*** Collected data Section Begins ***

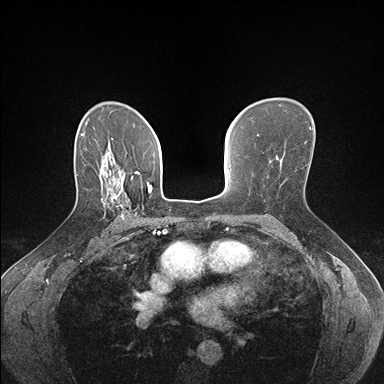
Breast MRI (dynamic contrast-enhanced), one axial slice. Slice 109 of 176 in the series (ordered by position). Dynamic contrast-enhanced series, time point 2 of 7 at this slice position (early post-contrast). 1.5 T. TE 1.5 ms, TR 4.1 ms. 1.1 mm slice thickness. 384 × 384 image matrix, field of view 320 × 320 mm. Female patient.
Outlined on this slice (semi-automatic segmentation, software-assisted and operator-edited):
- enhancing-tissue mask used for the functional tumour volume (all voxels passing the contrast-enhancement thresholds inside the analysis volume; usually the tumour): box from (x=105, y=178) to (x=137, y=220) px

*** Collected data Section Ends ***

* [Work to complete]: For every line in the listing above that contains "slice", copy that line.

* [Solution to the exercise]:
Breast MRI (dynamic contrast-enhanced), one axial slice. Slice 109 of 176 in the series (ordered by position). Dynamic contrast-enhanced series, time point 2 of 7 at this slice position (early post-contrast). 1.5 T. TE 1.5 ms, TR 4.1 ms. 1.1 mm slice thickness. 384 × 384 image matrix, field of view 320 × 320 mm. Female patient.
Outlined on this slice (semi-automatic segmentation, software-assisted and operator-edited):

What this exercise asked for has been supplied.